Risk factors for urinary, fecal, or dual incontinence in the Nurses' Health Study.
To estimate the prevalence of urinary incontinence, fecal incontinence, and dual incontinence in a large cohort of older women and compare risk factors across the three conditions.
These cross-sectional analyses used data from the Nurses' Health Study. The 2008 questionnaire, mailed to 96,480 surviving participants aged 62-87 years, included two separate items on the prevalence of urinary and fecal incontinence. A response of leakage at least once per month defined incontinence for both urine and stool. Dual incontinence was defined by responses at this frequency for both conditions. Using a polytomous logistic regression model, we assessed each risk factor for prevalence of urinary, fecal, and dual incontinence.

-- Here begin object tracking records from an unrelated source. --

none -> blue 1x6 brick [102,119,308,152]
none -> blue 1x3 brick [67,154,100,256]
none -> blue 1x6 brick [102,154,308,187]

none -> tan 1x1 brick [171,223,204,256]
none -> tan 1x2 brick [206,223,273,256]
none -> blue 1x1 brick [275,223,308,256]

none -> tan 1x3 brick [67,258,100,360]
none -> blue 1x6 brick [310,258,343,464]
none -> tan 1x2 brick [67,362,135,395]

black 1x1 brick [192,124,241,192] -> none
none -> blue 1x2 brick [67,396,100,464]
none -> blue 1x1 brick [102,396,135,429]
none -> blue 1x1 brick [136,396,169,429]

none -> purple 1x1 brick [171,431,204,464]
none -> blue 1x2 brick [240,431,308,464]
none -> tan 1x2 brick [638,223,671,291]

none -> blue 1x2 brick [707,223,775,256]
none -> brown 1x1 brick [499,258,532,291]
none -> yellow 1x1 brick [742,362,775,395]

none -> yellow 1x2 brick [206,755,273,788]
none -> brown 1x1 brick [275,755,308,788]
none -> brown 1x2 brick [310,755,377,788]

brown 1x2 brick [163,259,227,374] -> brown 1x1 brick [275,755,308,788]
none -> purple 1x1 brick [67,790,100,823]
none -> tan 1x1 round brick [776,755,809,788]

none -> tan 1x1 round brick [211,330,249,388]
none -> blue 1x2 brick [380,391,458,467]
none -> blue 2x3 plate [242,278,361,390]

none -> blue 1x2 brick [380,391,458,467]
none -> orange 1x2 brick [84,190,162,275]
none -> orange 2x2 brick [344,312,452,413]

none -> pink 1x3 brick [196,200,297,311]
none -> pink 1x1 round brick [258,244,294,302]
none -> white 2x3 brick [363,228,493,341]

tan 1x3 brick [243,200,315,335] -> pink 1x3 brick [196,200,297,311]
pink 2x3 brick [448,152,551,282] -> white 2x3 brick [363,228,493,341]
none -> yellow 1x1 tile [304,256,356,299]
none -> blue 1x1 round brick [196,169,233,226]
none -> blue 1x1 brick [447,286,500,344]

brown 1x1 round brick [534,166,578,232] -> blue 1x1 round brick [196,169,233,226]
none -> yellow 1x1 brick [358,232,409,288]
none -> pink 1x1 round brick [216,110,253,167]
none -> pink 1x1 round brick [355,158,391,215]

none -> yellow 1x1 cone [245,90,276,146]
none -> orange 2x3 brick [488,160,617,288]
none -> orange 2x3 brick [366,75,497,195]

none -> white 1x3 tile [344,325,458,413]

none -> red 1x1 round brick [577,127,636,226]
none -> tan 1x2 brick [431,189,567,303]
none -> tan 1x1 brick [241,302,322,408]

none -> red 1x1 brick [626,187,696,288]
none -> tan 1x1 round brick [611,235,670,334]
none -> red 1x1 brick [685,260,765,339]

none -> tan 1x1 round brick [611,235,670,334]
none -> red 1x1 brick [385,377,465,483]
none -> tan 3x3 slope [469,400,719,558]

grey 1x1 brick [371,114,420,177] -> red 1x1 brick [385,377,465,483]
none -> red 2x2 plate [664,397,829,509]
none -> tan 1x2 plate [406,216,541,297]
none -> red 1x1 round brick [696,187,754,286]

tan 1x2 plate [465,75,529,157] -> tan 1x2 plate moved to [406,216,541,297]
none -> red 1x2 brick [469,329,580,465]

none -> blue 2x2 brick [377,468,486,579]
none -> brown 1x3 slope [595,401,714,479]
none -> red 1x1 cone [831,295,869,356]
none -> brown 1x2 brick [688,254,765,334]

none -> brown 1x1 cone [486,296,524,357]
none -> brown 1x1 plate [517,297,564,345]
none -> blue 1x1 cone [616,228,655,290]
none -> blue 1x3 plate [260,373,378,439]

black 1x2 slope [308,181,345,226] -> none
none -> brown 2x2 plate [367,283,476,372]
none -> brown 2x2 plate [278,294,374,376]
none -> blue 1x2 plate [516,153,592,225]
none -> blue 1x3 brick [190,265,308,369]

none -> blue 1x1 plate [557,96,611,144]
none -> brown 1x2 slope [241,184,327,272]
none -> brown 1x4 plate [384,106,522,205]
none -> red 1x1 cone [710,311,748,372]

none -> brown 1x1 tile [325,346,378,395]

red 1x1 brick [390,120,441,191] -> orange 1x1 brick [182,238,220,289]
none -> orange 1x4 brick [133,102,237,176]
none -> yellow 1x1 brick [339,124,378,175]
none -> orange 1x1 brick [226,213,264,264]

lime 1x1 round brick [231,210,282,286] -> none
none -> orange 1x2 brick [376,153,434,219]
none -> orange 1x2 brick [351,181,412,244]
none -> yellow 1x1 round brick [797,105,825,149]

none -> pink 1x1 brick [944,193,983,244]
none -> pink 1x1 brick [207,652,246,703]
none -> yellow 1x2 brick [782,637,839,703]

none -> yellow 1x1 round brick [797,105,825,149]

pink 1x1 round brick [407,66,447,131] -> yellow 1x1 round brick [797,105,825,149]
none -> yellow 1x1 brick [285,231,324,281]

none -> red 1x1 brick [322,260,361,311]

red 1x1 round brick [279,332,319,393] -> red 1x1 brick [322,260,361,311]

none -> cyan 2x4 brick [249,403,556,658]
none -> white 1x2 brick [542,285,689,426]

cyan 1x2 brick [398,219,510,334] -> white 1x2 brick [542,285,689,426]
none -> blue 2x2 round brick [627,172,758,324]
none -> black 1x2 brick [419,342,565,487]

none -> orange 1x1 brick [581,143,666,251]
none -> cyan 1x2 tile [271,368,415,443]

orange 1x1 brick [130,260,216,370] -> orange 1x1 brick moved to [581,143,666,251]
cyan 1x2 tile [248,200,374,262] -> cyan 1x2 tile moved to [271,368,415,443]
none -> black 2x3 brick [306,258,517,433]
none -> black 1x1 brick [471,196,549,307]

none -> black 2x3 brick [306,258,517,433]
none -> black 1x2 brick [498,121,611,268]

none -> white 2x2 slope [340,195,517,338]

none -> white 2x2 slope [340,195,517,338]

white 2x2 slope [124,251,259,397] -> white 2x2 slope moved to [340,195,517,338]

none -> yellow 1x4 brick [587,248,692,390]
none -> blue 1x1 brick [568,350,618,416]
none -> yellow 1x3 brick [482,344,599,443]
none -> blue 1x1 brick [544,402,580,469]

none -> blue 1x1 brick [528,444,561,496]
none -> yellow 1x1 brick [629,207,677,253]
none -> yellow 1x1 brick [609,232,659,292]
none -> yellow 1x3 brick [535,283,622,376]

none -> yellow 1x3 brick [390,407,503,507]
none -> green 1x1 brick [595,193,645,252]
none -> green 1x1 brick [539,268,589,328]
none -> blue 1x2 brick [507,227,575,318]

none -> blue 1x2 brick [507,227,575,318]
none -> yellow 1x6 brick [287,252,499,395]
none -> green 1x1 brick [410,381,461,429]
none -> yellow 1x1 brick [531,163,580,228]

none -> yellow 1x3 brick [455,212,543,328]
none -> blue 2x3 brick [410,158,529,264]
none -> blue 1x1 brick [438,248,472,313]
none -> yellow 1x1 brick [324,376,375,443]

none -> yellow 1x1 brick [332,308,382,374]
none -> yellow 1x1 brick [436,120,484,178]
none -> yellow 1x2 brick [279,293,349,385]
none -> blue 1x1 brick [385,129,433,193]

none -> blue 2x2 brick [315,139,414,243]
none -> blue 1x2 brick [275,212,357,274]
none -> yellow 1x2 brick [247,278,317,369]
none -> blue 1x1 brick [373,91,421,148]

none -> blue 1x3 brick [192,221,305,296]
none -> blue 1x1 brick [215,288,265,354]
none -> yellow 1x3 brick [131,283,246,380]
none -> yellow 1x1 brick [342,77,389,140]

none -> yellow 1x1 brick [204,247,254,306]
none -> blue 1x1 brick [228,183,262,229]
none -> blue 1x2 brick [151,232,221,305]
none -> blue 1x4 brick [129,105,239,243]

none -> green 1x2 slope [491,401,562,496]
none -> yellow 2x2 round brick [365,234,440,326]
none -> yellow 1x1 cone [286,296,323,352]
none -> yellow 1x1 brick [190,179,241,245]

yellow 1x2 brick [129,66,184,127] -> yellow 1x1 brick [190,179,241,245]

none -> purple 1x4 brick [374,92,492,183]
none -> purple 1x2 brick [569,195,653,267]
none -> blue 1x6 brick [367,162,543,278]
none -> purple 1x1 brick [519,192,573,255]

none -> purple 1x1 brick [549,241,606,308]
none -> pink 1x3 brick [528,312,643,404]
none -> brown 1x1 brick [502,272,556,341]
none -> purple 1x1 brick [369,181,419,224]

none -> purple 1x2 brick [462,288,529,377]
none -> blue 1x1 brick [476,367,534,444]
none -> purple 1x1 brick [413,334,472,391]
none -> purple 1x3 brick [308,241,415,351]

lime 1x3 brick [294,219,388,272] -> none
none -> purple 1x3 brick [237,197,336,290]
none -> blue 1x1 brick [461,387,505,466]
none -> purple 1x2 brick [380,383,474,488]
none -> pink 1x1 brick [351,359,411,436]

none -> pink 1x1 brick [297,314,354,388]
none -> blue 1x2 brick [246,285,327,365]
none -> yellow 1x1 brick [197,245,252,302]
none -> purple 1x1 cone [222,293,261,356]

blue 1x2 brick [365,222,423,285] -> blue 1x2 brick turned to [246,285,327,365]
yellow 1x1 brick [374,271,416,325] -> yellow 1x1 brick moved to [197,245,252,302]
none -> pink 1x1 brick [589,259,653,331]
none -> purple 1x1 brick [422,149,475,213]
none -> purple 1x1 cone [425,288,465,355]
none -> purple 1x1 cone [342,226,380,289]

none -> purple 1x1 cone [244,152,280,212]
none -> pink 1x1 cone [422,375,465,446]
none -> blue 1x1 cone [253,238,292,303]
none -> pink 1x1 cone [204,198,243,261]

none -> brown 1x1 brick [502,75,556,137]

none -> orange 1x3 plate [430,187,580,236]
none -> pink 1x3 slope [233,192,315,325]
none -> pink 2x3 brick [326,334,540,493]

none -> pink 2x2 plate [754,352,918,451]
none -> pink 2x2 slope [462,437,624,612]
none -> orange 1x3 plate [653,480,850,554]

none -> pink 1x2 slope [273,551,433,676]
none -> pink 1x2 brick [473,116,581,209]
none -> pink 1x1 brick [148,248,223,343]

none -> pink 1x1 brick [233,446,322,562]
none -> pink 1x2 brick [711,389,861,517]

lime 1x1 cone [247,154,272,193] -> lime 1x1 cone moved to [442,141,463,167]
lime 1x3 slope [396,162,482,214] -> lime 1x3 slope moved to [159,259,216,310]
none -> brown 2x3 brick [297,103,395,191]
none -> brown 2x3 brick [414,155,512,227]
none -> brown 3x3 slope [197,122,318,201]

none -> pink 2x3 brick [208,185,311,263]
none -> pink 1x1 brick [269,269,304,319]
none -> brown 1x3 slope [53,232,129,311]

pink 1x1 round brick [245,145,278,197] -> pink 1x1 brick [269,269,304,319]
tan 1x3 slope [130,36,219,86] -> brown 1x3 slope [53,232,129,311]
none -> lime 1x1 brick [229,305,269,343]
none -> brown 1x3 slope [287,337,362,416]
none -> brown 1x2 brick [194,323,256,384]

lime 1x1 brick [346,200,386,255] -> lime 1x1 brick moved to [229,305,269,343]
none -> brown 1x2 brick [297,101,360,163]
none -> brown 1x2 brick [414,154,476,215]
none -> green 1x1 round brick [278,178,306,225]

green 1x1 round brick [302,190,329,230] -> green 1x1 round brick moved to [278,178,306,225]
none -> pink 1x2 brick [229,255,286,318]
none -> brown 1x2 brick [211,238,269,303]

The survey was completed by 64,396 women. Thirty-eight percent had urinary incontinence alone, 4% had fecal incontinence alone, and 7% had dual incontinence. Age older than 80 years compared with age younger than 70 years was associated most strongly with dual incontinence (odds ratio [OR] 2.49, 95% confidence interval [CI] 2.28-2.73) followed by depression (OR 2.28, 95% CI 2.13-2.43), neurologic disease (OR 1.84, 95% CI 1.65-2.07), functional limitations (OR 1.86, 95% CI 1.71-2.02), multiparity (OR 1.66, 95% CI 1.41-1.94), and heavier fetal birth weight (OR 1.24, 95% CI 1.10-1.41). Obesity was associated only with urinary incontinence (OR 1.99, 95% CI 1.90-2.08) and type 2 diabetes mellitus was a stronger risk factor for fecal than urinary incontinence (OR 1.43, 95% CI 1.28-1.59). Black race was associated with a reduced risk of all types of incontinence, especially dual incontinence (OR 0.30, 95% CI 0.21-0.44).
In this large cohort, dual incontinence was primarily associated with advanced age, decompensating medical conditions, depression, and multiparity.